Photodynamic therapy was performed using 630-nm light delivered through cylinder diffusing tip quartz fibers passed through the biopsy channel of a flexible bronchoscope after intravenous injection of the photosensitizer dihematoporphyrin ether. One to two days after PDT bronchoscopy was repeated and necrotic tissue was mechanically removed and, if necessary, that site or other new sites were treated. Two days after this another bronchoscopy was performed and the necrotic tissue was mechanically removed. Bronchoscopy was repeated one month after PDT and periodically thereafter as needed to re-treat symptomatic residual tumor. The percent obstruction of the bronchus due to tumor was estimated before and at the end of each bronchoscopy. Clinical effects were evaluated using Wilcoxon signed rank tests for scaled parameters of dyspnea, cough, hemoptysis, and Karnofsky Performance Status (KPS) before and one month after PDT. All patients were followed until their death.
The mean percent obstruction due to metastatic non-pulmonary tumors at 38 different endobronchial treated sites decreased from 85% to 13% at discharge after PDT. The 72% mean decrease of obstruction was statistically significant using the Wilcoxon signed rank test (P < .0001). There was a statistically significant improvement in the level of dyspnea (P = .012), hemoptysis (P = .028), cough (P = .027), and KPS (P = .020). Kaplan-Meier survival curves and Mann-Whitney U rank tests showed the median survival of stage IV primary tumor patients (4 months) vs. metastatic tumor patients (14 months) was statistically significant (P = .008).
PDT of endobronchial metastatic tumors effectively decreased the amount of endobronchial obstruction, and improved the quality of life.
在过去15年中,我们一直使用光动力疗法(PDT)治疗支气管内肿瘤。不幸的是,对于那些非原发性肺癌转移至支气管且其他治疗方案均告失败的患者,可能无法提供支气管内肿瘤的治疗。13例支气管内肿瘤由非肺部原发性肿瘤转移而来的患者接受了光动力疗法治疗。我们:1)评估了光动力疗法对肿瘤、生活质量和生存时长的影响;2)将他们接受光动力疗法后的生存率与27例IV期原发性支气管内肿瘤患者在所有其他治疗方案均告失败后接受光动力疗法的生存率进行了比较。

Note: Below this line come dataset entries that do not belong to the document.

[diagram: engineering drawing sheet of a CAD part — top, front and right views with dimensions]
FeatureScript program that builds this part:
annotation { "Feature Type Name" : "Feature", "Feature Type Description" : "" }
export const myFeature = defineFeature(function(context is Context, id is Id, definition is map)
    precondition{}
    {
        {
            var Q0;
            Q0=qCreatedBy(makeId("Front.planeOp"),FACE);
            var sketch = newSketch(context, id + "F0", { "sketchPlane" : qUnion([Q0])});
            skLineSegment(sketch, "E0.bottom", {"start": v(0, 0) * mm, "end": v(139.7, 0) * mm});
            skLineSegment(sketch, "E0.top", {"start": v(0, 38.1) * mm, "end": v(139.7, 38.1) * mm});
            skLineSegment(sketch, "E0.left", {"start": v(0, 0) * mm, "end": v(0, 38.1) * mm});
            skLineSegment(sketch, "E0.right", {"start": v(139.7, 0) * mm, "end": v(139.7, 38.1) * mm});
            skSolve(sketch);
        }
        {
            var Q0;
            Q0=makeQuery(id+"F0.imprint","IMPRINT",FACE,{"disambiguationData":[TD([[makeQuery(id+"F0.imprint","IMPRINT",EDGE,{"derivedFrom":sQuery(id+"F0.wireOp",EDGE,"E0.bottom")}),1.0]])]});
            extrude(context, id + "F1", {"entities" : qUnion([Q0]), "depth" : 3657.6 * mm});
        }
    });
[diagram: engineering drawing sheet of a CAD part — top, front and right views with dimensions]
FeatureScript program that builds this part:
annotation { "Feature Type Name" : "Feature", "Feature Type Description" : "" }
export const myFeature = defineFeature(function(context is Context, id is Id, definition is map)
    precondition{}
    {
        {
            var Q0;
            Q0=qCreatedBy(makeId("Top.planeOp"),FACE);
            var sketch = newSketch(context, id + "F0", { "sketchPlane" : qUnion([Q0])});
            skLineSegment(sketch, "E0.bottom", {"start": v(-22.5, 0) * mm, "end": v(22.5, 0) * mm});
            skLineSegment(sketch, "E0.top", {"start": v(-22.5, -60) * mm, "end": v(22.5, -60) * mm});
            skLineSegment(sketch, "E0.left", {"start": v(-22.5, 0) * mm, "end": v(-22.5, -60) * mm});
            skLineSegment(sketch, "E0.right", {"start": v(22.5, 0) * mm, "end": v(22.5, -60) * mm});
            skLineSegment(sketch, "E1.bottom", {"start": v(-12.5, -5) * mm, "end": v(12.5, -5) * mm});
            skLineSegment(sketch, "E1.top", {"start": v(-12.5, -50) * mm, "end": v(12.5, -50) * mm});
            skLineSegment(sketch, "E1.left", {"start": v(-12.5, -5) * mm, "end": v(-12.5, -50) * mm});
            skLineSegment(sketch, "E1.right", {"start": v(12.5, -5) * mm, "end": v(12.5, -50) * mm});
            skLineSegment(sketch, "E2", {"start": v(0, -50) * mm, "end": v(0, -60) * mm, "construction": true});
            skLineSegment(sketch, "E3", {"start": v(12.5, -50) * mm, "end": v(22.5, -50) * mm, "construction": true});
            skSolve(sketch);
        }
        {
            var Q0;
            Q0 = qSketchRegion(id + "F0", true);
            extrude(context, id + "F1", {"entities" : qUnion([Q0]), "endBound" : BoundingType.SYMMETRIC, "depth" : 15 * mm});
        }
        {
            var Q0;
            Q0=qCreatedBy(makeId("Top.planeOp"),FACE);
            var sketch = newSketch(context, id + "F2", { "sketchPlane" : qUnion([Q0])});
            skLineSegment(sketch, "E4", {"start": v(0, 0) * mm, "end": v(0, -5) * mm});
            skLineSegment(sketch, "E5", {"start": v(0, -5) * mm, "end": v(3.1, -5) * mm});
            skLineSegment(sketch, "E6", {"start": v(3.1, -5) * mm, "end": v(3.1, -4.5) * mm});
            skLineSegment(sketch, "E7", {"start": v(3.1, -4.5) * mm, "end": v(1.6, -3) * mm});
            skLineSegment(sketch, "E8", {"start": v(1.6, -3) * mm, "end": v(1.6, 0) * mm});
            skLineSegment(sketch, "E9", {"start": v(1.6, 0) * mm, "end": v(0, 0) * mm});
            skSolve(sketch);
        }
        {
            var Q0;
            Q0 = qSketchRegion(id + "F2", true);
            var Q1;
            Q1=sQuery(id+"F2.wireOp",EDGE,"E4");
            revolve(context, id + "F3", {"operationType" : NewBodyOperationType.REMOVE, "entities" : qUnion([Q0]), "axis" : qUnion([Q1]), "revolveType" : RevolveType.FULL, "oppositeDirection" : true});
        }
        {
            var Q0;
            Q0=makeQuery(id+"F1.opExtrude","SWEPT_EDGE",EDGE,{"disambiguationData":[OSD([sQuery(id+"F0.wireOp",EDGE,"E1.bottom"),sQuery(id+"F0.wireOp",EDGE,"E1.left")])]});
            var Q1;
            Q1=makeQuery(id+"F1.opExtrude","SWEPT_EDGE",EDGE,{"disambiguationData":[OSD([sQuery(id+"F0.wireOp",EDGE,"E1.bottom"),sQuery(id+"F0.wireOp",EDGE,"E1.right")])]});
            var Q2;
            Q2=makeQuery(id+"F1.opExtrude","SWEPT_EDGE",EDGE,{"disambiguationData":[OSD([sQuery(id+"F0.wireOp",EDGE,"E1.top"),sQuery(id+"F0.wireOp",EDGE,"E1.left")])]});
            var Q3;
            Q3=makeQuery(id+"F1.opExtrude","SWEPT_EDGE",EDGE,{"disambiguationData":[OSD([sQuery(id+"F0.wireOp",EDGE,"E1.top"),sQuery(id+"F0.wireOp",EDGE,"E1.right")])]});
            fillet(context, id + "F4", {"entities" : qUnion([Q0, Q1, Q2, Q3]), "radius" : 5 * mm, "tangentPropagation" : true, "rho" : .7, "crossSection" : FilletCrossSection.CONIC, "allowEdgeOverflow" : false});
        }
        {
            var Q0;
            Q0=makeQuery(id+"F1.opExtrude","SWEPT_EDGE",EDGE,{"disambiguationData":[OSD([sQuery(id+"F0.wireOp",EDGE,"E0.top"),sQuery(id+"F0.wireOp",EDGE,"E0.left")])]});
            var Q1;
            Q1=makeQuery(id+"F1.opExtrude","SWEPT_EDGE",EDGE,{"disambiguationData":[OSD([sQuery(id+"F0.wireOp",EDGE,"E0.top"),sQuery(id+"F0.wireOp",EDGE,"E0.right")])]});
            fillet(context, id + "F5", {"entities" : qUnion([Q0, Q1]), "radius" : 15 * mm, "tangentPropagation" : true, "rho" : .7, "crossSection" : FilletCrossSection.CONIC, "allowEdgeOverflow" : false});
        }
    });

在静脉注射光敏剂双血卟啉醚后,使用通过柔性支气管镜活检通道插入的圆柱状扩散头石英纤维传输的630纳米光进行光动力疗法。光动力疗法后1至2天重复进行支气管镜检查,机械清除坏死组织,如有必要,对该部位或其他新部位进行治疗。在此之后2天再进行一次支气管镜检查,机械清除坏死组织。光动力疗法后1个月重复进行支气管镜检查,此后根据需要定期重复,以再次治疗有症状的残留肿瘤。在每次支气管镜检查前及结束时评估肿瘤导致的支气管阻塞百分比。使用Wilcoxon符号秩和检验评估光动力疗法前及1个月后呼吸困难、咳嗽、咯血和卡氏功能状态(KPS)等量化参数的临床效果。所有患者均随访至死亡。
在38个不同的接受治疗的支气管内部位处,转移性非肺部肿瘤导致的平均阻塞百分比在光动力疗法后出院时从85%降至13%。使用Wilcoxon符号秩和检验,平均72%的阻塞减轻具有统计学意义(P < .0001)。呼吸困难程度(P = .012)、咯血(P = .028)、咳嗽(P = .027)和KPS(P = .020)均有统计学意义的改善。Kaplan-Meier生存曲线和Mann-Whitney U秩和检验显示,IV期原发性肿瘤患者的中位生存期(4个月)与转移性肿瘤患者的中位生存期(14个月)具有统计学意义(P = .008)。
支气管内转移性肿瘤的光动力疗法有效减少了支气管内阻塞量,并改善了生活质量。